New analysis from Frost & Sullivan, Environmental Impact Analysis – Production of Rough Diamonds based on a study comparing the environmental impact of grown diamonds and mined diamonds, depicts that growing diamonds cause significantly less environmental impact as compared to mining diamonds. There are several aspects of environmental impact such as air pollution, water usage, energy usage, etc. There is also a significant level of human impact as well in the process of diamond production. This report quantifies and compares each of these aspects for grown and mined diamonds per carat of diamond produced.

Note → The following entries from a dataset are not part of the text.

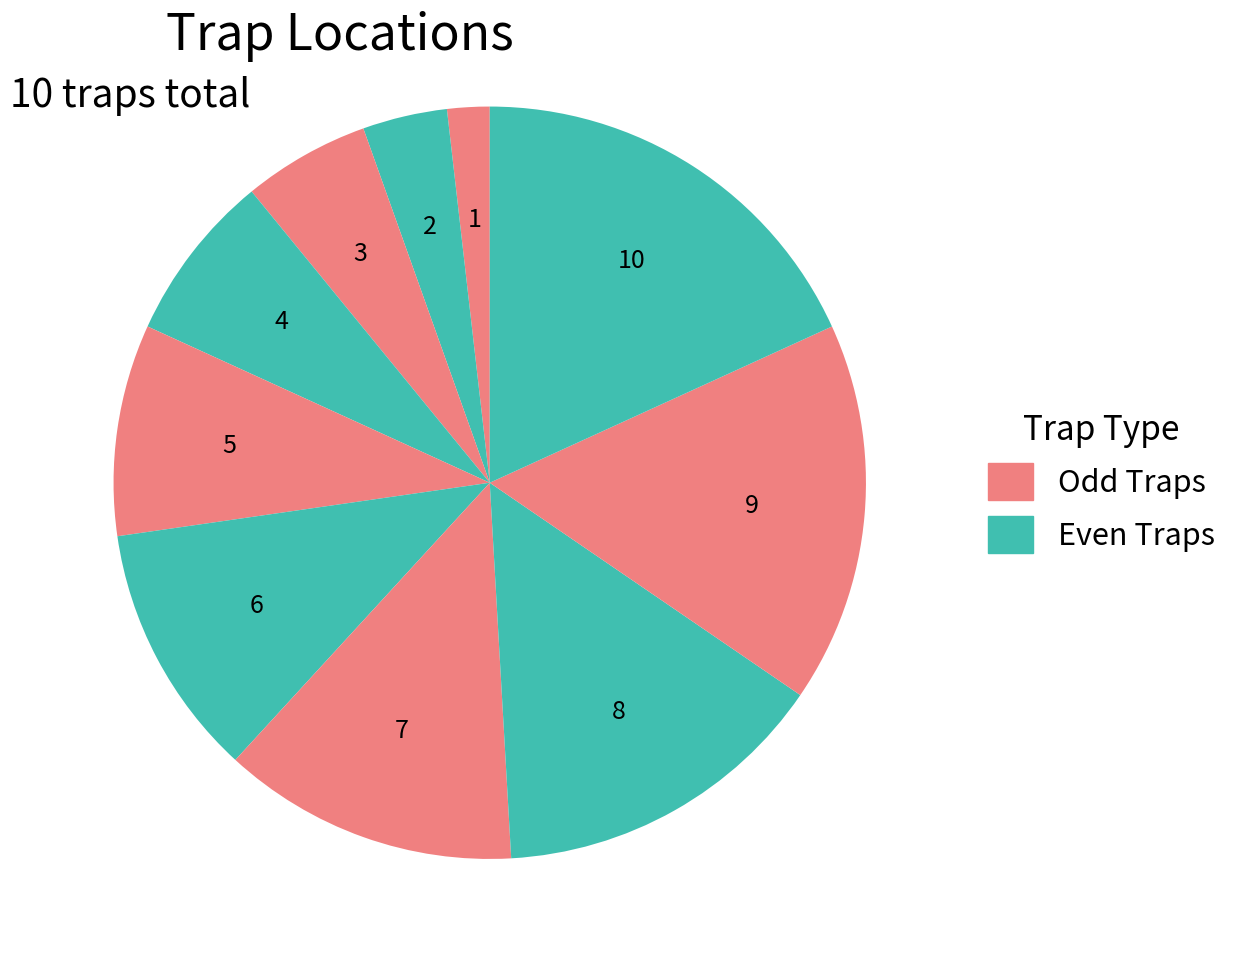

How many segments does this pie chart have?

10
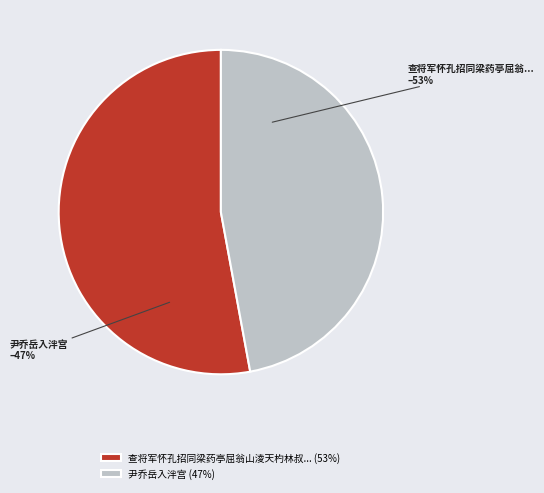

How many slices are in this pie chart?

2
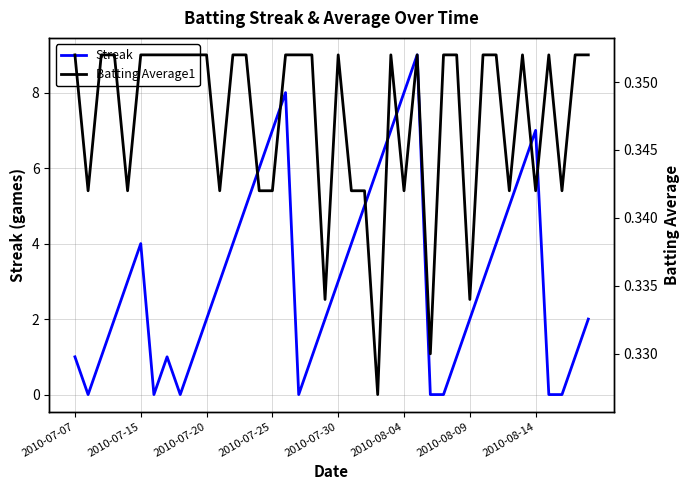

True or false: Batting Average1 has more than 1 points higher than both neighbors.

True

The study compares nine parameters encompassing environmental and human impact. There is also an overall benchmarking done on a ratio scale as well as on a combined scale revealing a total environmental impact rating
Frost & Sullivan’s environmental impact study indicates that the scale of difference in impact of mined and grown diamonds is very large. The Chemical Vapor Deposition (CVD) process used to grow diamonds is a cleaner process with a significantly lower environmental impact as compared to mining. Moreover, on the human impact front, diamond growing process necessitates maintaining a clean room environment and has no life or occupational hazards to their employees.
Some of the key areas of concern for mined diamonds continue to be air emissions and waste generation in the mining process. However, there are a number of sustainability initiatives that are being carried out by mined diamond producers focused on people, environment and economy. Such initiatives include funding local hospitals, running programs to counter HIV and AIDS, protecting biodiversity in the region, etc. Most of these initiatives are long term in nature and are targeted at benefiting the region of operation in a more sustainable manner.

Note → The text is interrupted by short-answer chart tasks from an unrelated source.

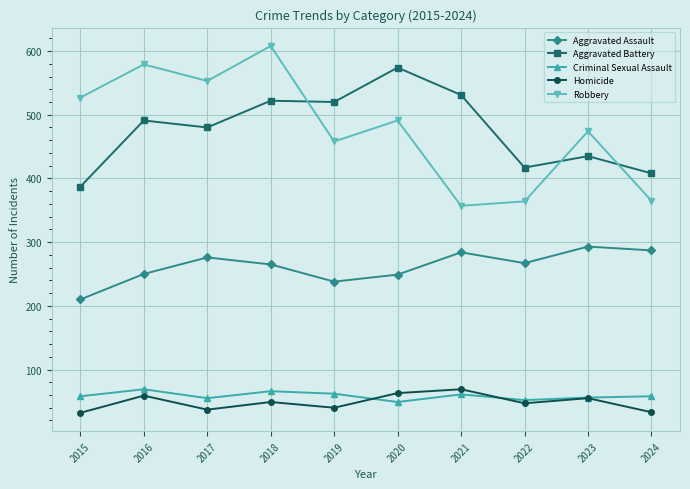

What is the difference between the second highest and second lowest values in the Robbery series?

215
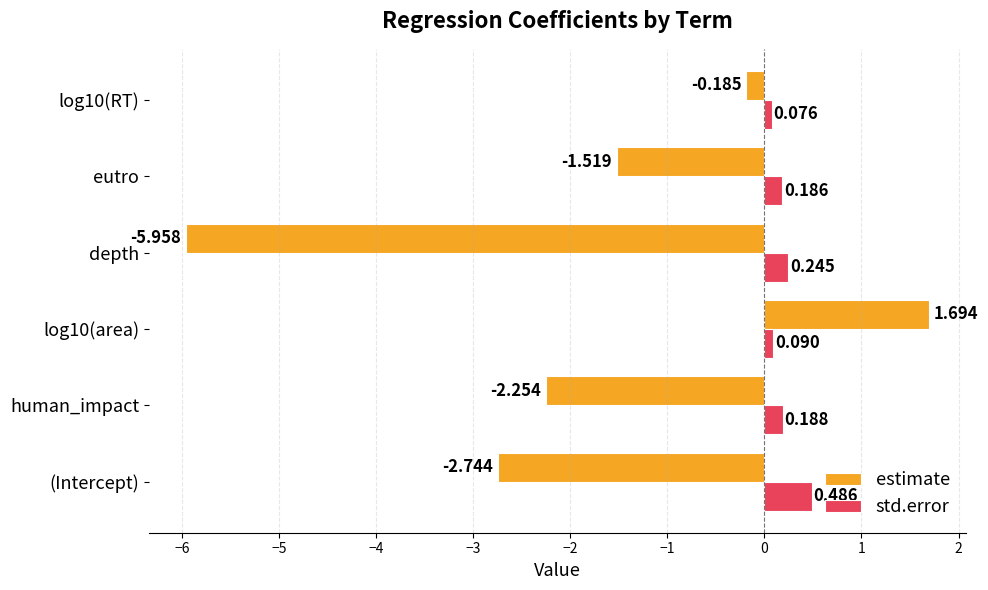

Rank the series by their average value, from highest to lowest.

std.error, estimate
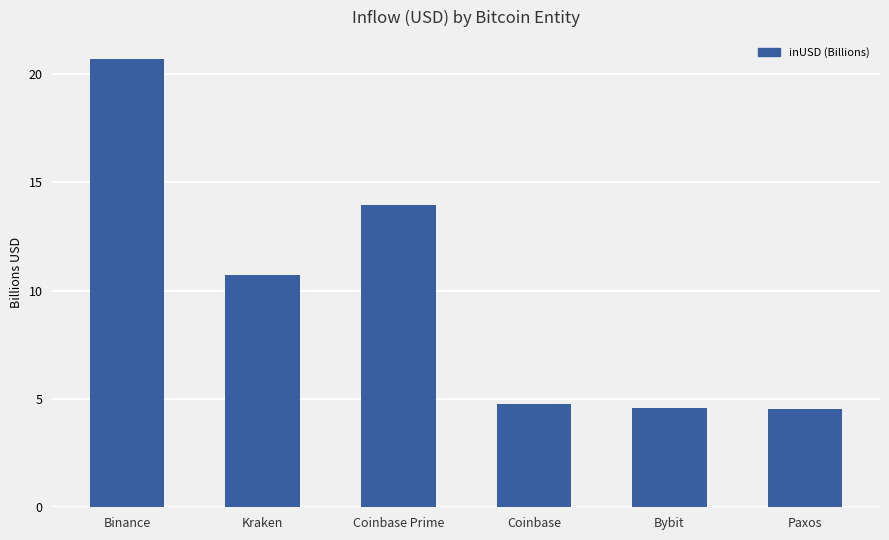

What is the minimum value shown in the chart?

4.5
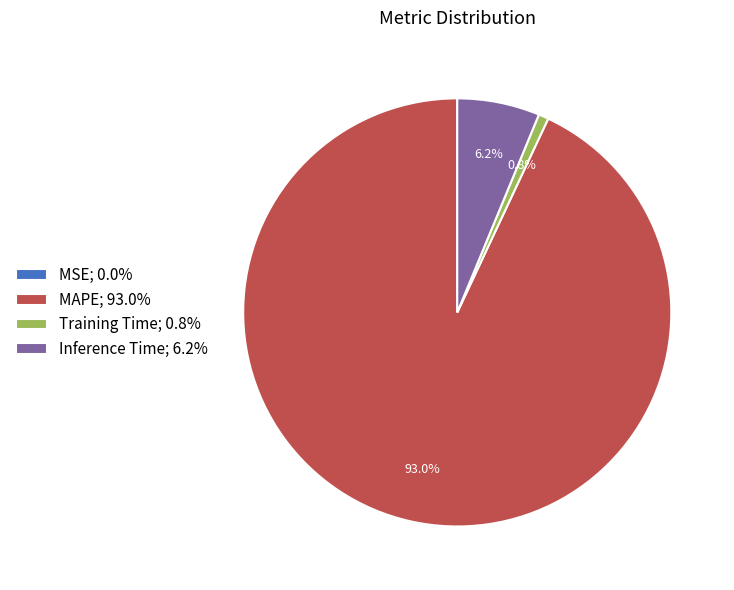

Which category accounts for the majority?

MAPE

While mined diamond industry continues to pump in time and resources to control and reverse the environmental damage, the scale of impact generated is too significant to be ignored. Also, in some cases restoring the environment to a state of no impact is highly improbable, especially if the impact is continuous rather than one time. Moreover, there are issues in ascertaining the extent of the impact as well as they may not be recorded or tracked due to differing laws and regulations across countries. The impact generated by mining continues even after the diamond production from a mine ceases.
On the human impact side, the extent of hazards in diamond mining is quite intense ranging from mine explosions trapping miners and equipment accidents, to workplace induced illnesses such as tuberculosis, permanent hearing loss, slow poisoning and increased cancer risk. However, the nature of this impact is quite visible and is under constant focus and monitoring by the companies in the mined diamond industry as they continue to strive for zero harm.
However, for grown diamond industry, challenges in tracking are minimal as the process of growth happens in a “greenhouse” setup that is easy to track, monitor and control in terms of environmental, social or any other kind of impact.
Sustainability in the diamond industry will continue to be a key concern as it will impact both the environment as well as buying patterns of consumers. From a supply perspective, cultured or grown diamonds offer an option to cater to the new consumer segment looking for an eco and human friendly product.